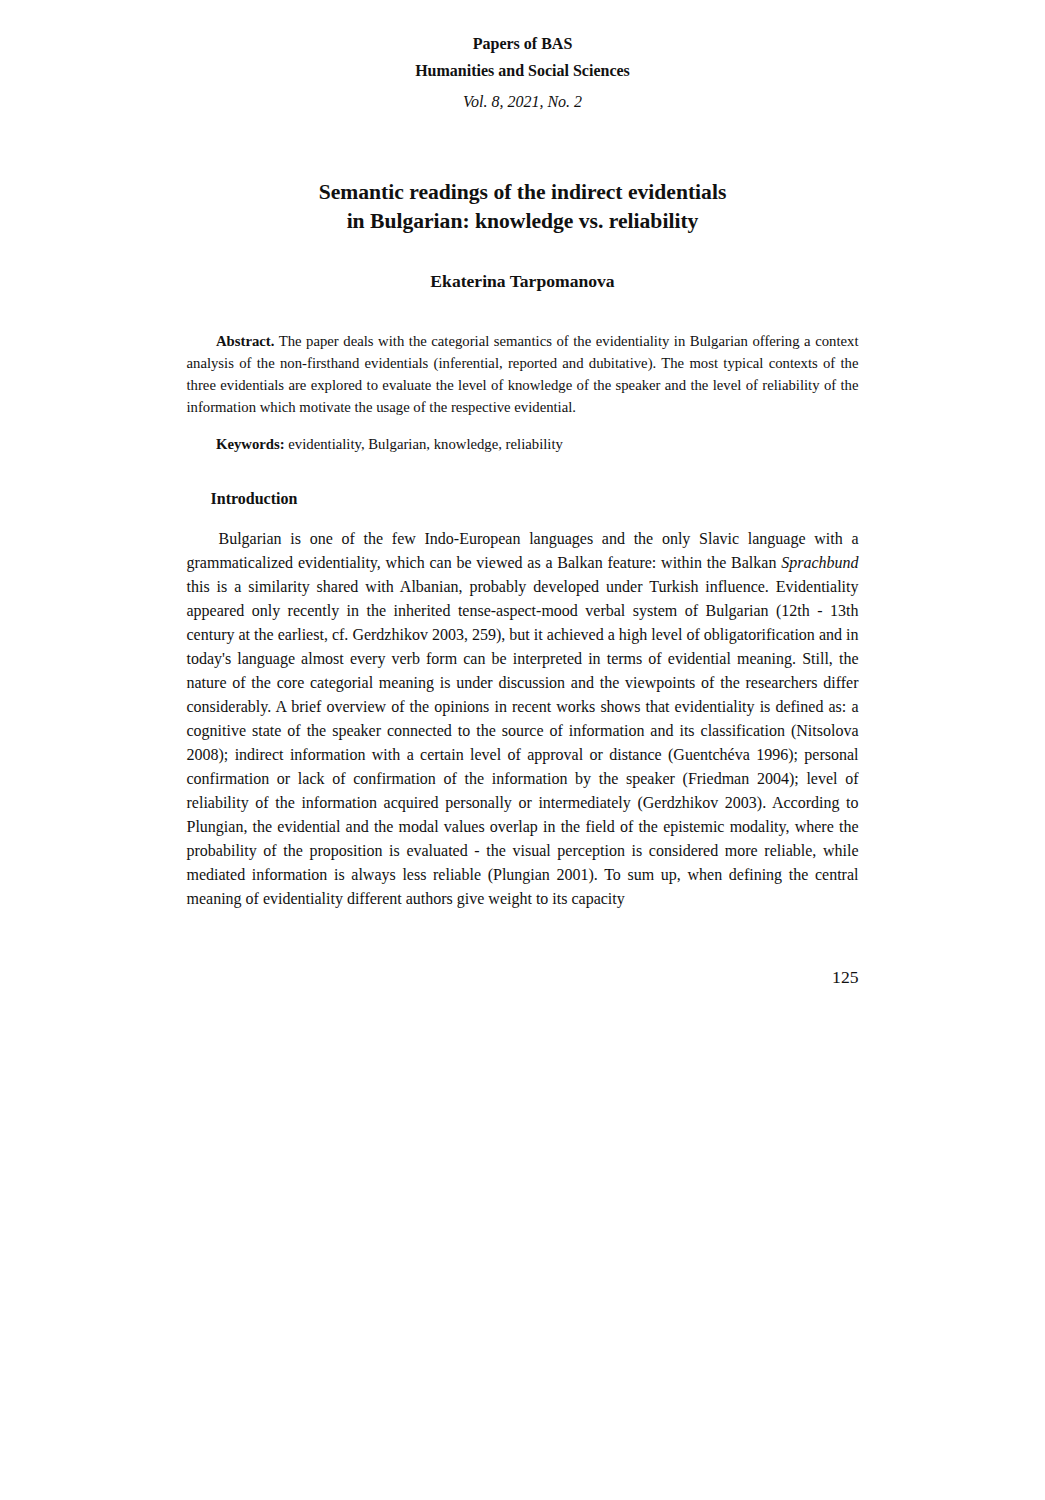Papers of BAS
Humanities and Social Sciences
Vol. 8, 2021, No. 2
Semantic readings of the indirect evidentials
in Bulgarian: knowledge vs. reliability
Ekaterina Tarpomanova
Abstract. The paper deals with the categorial semantics of the evidentiality in Bulgarian offering a context analysis of the non-firsthand evidentials (inferential, reported and dubitative). The most typical contexts of the three evidentials are explored to evaluate the level of knowledge of the speaker and the level of reliability of the information which motivate the usage of the respective evidential.
Keywords: evidentiality, Bulgarian, knowledge, reliability
Introduction
Bulgarian is one of the few Indo-European languages and the only Slavic language with a grammaticalized evidentiality, which can be viewed as a Balkan feature: within the Balkan Sprachbund this is a similarity shared with Albanian, probably developed under Turkish influence. Evidentiality appeared only recently in the inherited tense-aspect-mood verbal system of Bulgarian (12th - 13th century at the earliest, cf. Gerdzhikov 2003, 259), but it achieved a high level of obligatorification and in today's language almost every verb form can be interpreted in terms of evidential meaning. Still, the nature of the core categorial meaning is under discussion and the viewpoints of the researchers differ considerably. A brief overview of the opinions in recent works shows that evidentiality is defined as: a cognitive state of the speaker connected to the source of information and its classification (Nitsolova 2008); indirect information with a certain level of approval or distance (Guentchéva 1996); personal confirmation or lack of confirmation of the information by the speaker (Friedman 2004); level of reliability of the information acquired personally or intermediately (Gerdzhikov 2003). According to Plungian, the evidential and the modal values overlap in the field of the epistemic modality, where the probability of the proposition is evaluated - the visual perception is considered more reliable, while mediated information is always less reliable (Plungian 2001). To sum up, when defining the central meaning of evidentiality different authors give weight to its capacity
125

********************

__How to complete this task__.
Among the entries above, determine how many lines hold the string "knowledge" and report that number alone.

__Task result__.
3